Generally speaking, if you need to read/write files from a kernel module, you're doing something wrong architecturally.
There exist mechanisms (netlink for example - or just register a character device) to allow a kernel module to talk to a userspace helper process. That userspace helper process can do whatever it wants.
You could also implement a system call (or such like) to take a file descriptor opened in userspace and read/write it from the kernel.
This would probably be neater than trying to open files in kernel space.
There are some other things which already open files from kernel space, you could look at them (the loop driver springs to mind?).
/proc filesystem is also good for private use, and it's easy.
http://www.linuxtopia.org/online_books/Linux_Kernel_Module_Programming_Guide/x773.html
All of the kernel developers say that file I/O from kernel space is bad (especially if you're referring to these files by their paths) but the mainstream kernel does this when you load firmware. If you just need to read from files, use the
kernel_read_file_from_path(const char *path, void **buf, loff_t *size, loff_t max_size, enum kernel_read_file_id id)
function, which is what the firmware loader code uses, declared in include/linux/fs.h. This function returns a negative value on error.
I'm not really sure of the point of the id variable at the end, if you look at the code it's not really used, so just put something like READING_FIRMWARE there (no quotes).

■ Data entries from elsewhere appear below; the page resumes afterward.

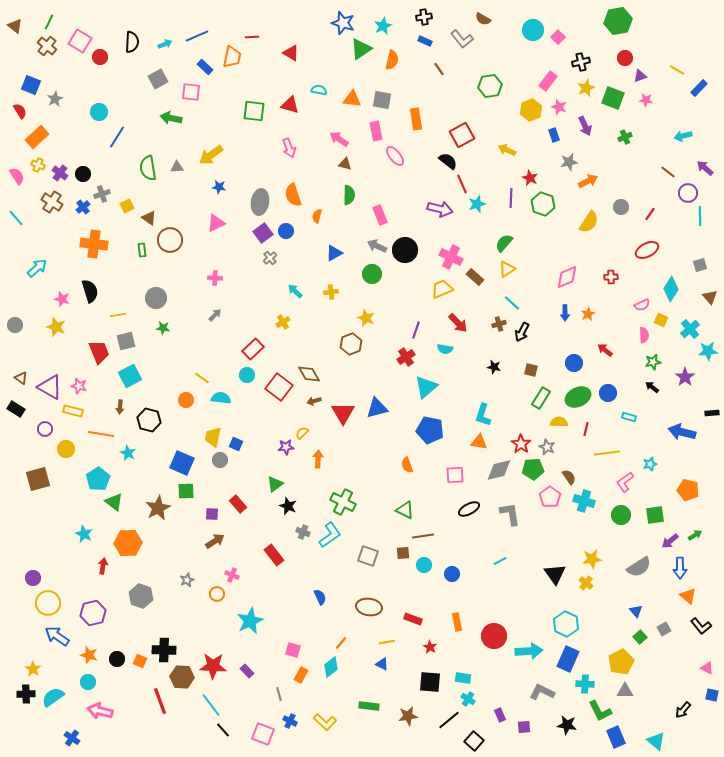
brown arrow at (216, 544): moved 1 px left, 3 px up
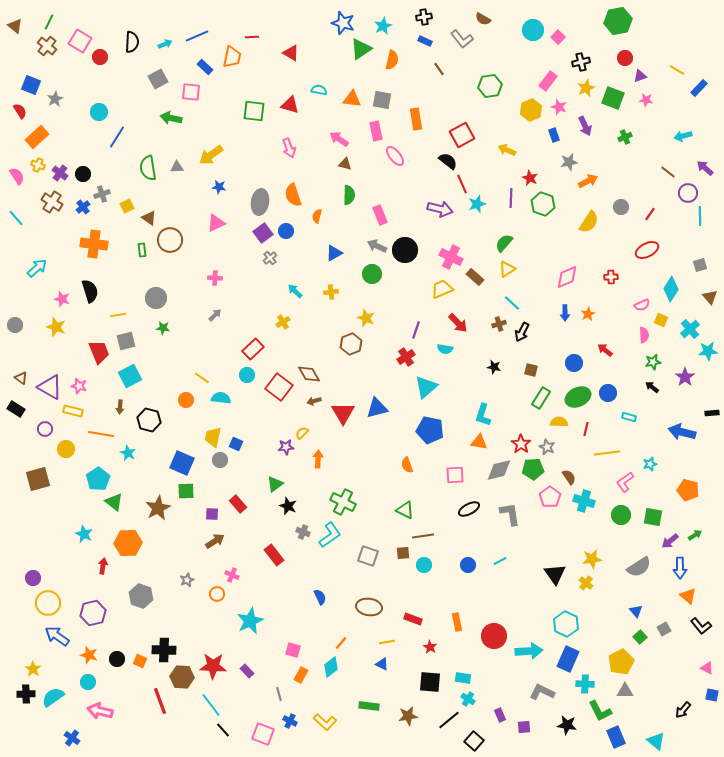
green square at (655, 515): moved 2 px left, 2 px down; rotated 18 degrees clockwise
blue circle at (452, 574): moved 16 px right, 9 px up
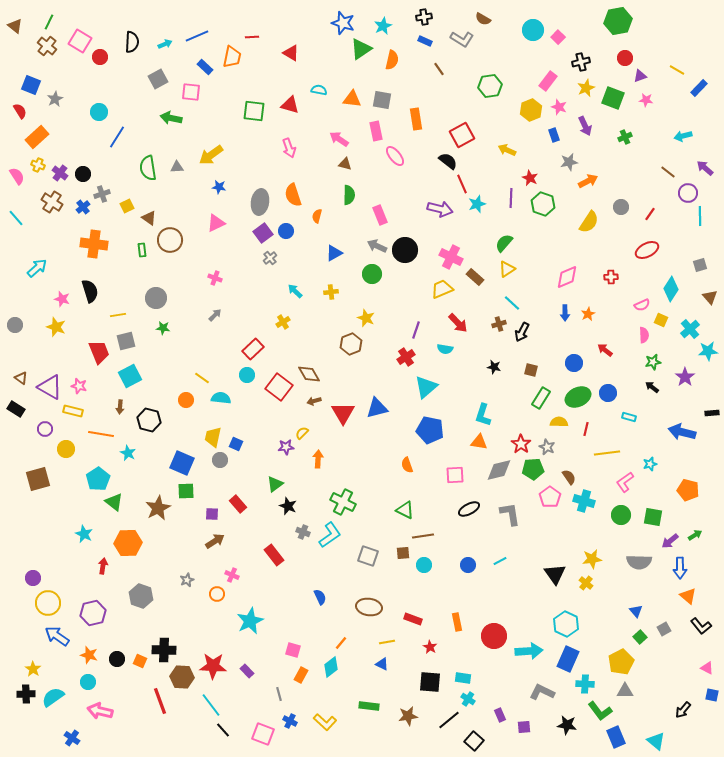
gray L-shape at (462, 39): rotated 20 degrees counterclockwise
pink cross at (215, 278): rotated 16 degrees clockwise
gray semicircle at (639, 567): moved 5 px up; rotated 35 degrees clockwise
green L-shape at (600, 711): rotated 10 degrees counterclockwise
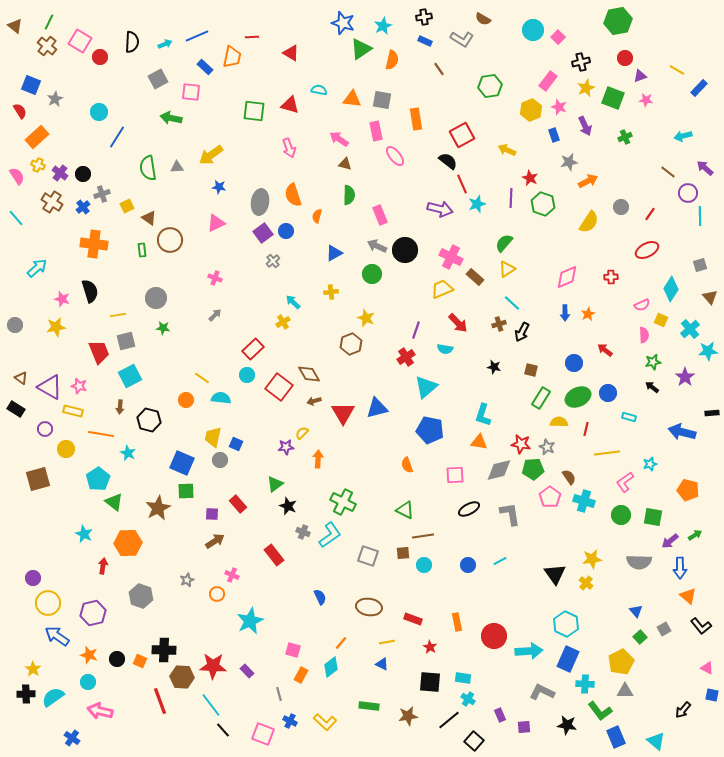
gray cross at (270, 258): moved 3 px right, 3 px down
cyan arrow at (295, 291): moved 2 px left, 11 px down
yellow star at (56, 327): rotated 30 degrees counterclockwise
red star at (521, 444): rotated 24 degrees counterclockwise
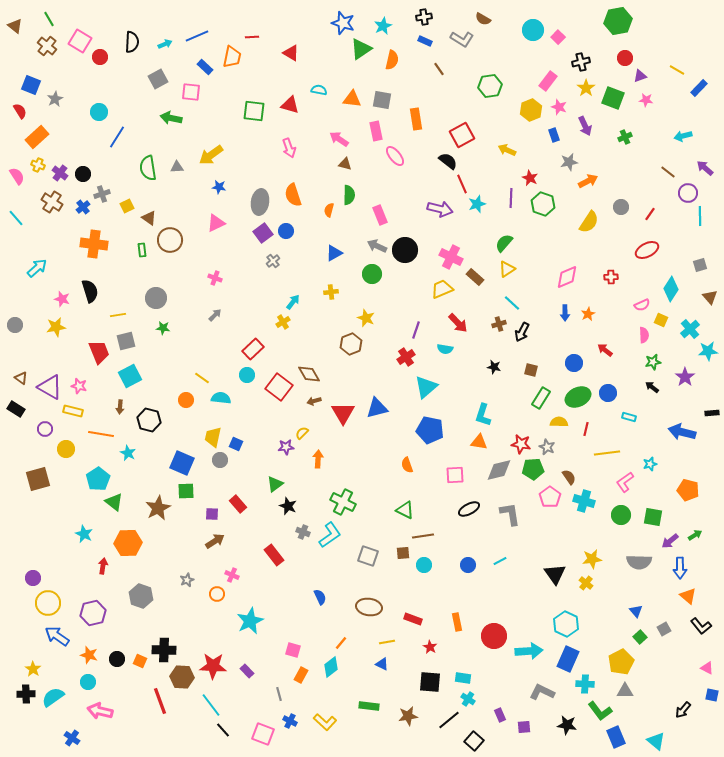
green line at (49, 22): moved 3 px up; rotated 56 degrees counterclockwise
yellow star at (586, 88): rotated 12 degrees counterclockwise
orange semicircle at (317, 216): moved 12 px right, 6 px up
cyan arrow at (293, 302): rotated 84 degrees clockwise
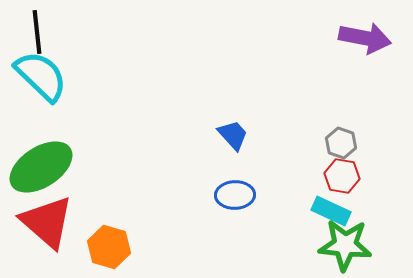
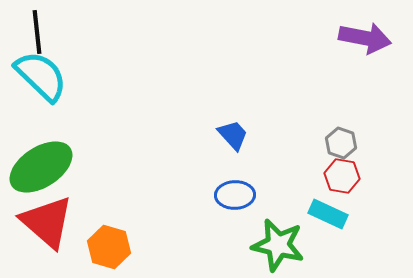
cyan rectangle: moved 3 px left, 3 px down
green star: moved 67 px left; rotated 8 degrees clockwise
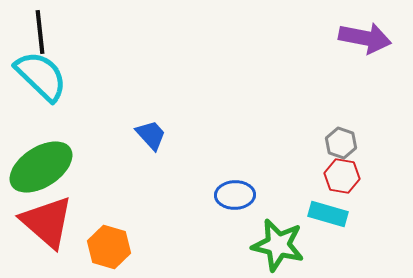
black line: moved 3 px right
blue trapezoid: moved 82 px left
cyan rectangle: rotated 9 degrees counterclockwise
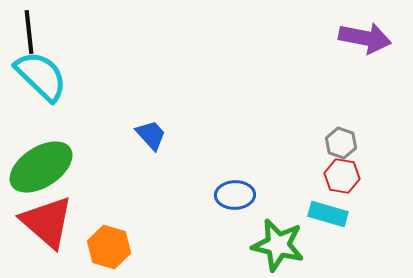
black line: moved 11 px left
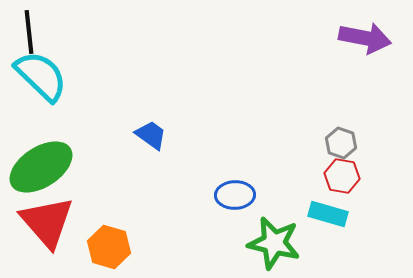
blue trapezoid: rotated 12 degrees counterclockwise
red triangle: rotated 8 degrees clockwise
green star: moved 4 px left, 2 px up
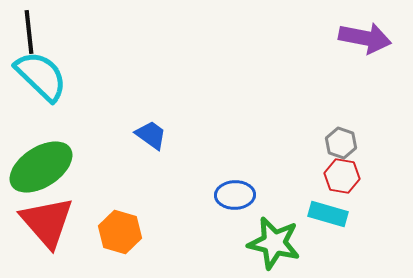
orange hexagon: moved 11 px right, 15 px up
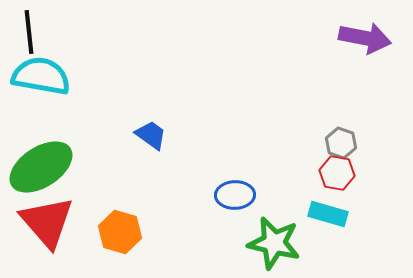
cyan semicircle: rotated 34 degrees counterclockwise
red hexagon: moved 5 px left, 3 px up
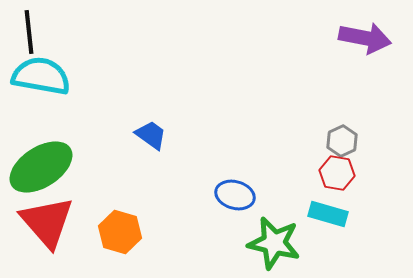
gray hexagon: moved 1 px right, 2 px up; rotated 16 degrees clockwise
blue ellipse: rotated 18 degrees clockwise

buf is not null terminated, instead refer to its size in size. If you need it to be null terminated, create a string size + 1 bytes long and copy it over or rewrite the kernel_read_file() function (used by kernel_read_file_from_path(), defined in fs/exec.c) and add one to i_size where memory is allocated. (If you want to do this, you can redefine the kernel_read_file() function in your module with a different function name to avoid modifying the whole kernel.)
If you need to write to files, there is a kernel_write() function (analogous to kernel_read(), which is used by kernel_read_file() and therefore also by kernel_read_file_from_path()), but there is no kernel_write_file() or kernel_write_file_from_path() function. You can look at the code in the fs/exec.c file in the Linux kernel source tree where kernel_read_file() and kernel_read_file_from_path() are defined to write your own kernel_write_file() and kernel_write_file_from_path() functions that you can include in your module.
And as always, you can store a file's contents in a char pointer instead of a void pointer with this function by casting it.
You can also find some informations about sys_call_open in this Linux Kernel Module Programing Guide.